Occurrence, variations, and risk assessment of neonicotinoid insecticides in Harbin section of the Songhua River, northeast China.

Neonicotinoid insecticides (NNIs) have been intensively used and exploited, resulting in their presence and accumulation in multiple environmental media. We herein investigated the current levels of eight major NNIs in the Harbin section of the Songhua River in northeast China, providing the first systematic report on NNIs in this region. At least four NNIs in water and three in sediment were detected, with total concentrations ranging from 30.8 to 135 ng L-1 and from 0.61 to 14.7 ng g-1 dw, respectively. Larger spatial variations in surface water NNIs concentrations were observed in tributary than mainstream (p < 0.05) due to the intensive human activities (e.g., horticulture, urban landscaping, and household pet flea control) and the discharge of wastewater from many treatment plants. There was a significant positive correlation (p < 0.05) between the concentrations of residual imidacloprid (IMI), clothianidin (CLO), and Σ4NNIs in the sediment and total organic carbon (TOC). Due to its high solubility and low octanol-water partition coefficient (K ow), the sediment-water exchange behavior shows that NNIs in sediments can re-enter into the water body.

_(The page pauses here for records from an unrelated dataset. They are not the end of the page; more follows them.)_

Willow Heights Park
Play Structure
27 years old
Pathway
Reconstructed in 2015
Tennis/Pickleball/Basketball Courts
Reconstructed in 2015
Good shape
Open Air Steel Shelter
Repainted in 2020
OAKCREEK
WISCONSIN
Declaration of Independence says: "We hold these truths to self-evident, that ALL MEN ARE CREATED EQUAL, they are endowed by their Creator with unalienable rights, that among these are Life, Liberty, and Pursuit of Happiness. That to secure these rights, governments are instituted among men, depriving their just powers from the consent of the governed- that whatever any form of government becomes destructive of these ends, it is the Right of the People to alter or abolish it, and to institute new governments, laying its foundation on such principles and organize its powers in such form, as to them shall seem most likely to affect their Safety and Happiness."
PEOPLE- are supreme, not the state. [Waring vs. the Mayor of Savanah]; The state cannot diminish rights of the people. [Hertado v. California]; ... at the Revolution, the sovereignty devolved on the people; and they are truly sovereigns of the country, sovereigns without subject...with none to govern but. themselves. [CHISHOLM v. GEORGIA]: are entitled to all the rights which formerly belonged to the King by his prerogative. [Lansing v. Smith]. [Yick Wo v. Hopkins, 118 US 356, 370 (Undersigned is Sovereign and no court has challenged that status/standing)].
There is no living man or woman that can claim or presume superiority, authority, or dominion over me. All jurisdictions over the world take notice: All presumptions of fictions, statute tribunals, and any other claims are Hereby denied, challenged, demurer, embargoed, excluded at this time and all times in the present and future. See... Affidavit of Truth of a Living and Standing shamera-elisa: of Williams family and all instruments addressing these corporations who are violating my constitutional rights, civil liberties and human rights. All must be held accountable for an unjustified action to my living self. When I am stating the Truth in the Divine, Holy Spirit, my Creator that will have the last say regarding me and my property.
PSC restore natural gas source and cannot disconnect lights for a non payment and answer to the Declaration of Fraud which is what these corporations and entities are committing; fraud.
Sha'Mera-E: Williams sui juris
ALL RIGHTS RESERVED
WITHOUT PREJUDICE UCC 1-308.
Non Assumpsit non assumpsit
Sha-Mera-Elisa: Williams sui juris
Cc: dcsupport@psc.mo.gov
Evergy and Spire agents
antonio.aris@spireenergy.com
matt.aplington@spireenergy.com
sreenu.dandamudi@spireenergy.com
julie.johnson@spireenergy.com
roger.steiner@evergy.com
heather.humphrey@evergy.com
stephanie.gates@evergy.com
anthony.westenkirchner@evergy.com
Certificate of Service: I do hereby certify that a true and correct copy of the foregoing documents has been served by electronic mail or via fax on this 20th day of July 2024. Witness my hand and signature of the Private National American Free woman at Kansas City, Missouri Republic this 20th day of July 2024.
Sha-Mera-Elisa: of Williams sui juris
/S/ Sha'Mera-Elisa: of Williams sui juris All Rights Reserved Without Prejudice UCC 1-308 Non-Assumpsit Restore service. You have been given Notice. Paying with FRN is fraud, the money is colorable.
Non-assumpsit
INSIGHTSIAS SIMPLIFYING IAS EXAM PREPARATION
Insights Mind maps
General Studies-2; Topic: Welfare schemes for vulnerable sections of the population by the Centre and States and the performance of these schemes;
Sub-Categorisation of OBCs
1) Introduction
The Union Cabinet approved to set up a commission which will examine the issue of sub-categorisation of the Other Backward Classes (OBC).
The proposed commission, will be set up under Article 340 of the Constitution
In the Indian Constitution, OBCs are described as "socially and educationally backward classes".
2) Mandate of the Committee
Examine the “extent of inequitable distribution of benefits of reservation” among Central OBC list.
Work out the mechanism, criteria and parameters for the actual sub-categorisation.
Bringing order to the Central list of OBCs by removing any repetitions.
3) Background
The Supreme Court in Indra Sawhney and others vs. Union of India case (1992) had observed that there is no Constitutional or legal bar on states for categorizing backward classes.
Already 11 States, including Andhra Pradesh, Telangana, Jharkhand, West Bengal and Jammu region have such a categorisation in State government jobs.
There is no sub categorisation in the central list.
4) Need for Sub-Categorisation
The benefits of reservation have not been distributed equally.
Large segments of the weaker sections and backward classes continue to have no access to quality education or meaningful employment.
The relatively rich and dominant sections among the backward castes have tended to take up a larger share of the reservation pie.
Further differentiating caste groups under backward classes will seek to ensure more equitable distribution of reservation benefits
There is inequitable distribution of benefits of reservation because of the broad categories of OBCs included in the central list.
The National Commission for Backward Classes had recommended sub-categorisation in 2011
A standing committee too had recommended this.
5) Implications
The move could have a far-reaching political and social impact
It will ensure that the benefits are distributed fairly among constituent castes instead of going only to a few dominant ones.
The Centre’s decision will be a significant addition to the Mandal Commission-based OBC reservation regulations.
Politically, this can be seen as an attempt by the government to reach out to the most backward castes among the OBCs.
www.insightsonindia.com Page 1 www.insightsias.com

Human exposure risk was assessed using the relative potency factor (RPF), which showed that infants have the highest exposure risk (estimated daily intake (ΣIMIeq EDI): 31.9 ng kg-1 bw·d-1). The concentration thresholds of NNIs for aquatic organisms in the Harbin section of the Songhua River were determined using the species sensitivity distribution (SSD) approach, resulting in a value of 355 ng L-1 for acute hazardous concentration for 5% of species (HC5) and 165 ng L-1 for chronic HC5. Aquatic organisms at low trophic levels were more vulnerable to potential harm from NNIs.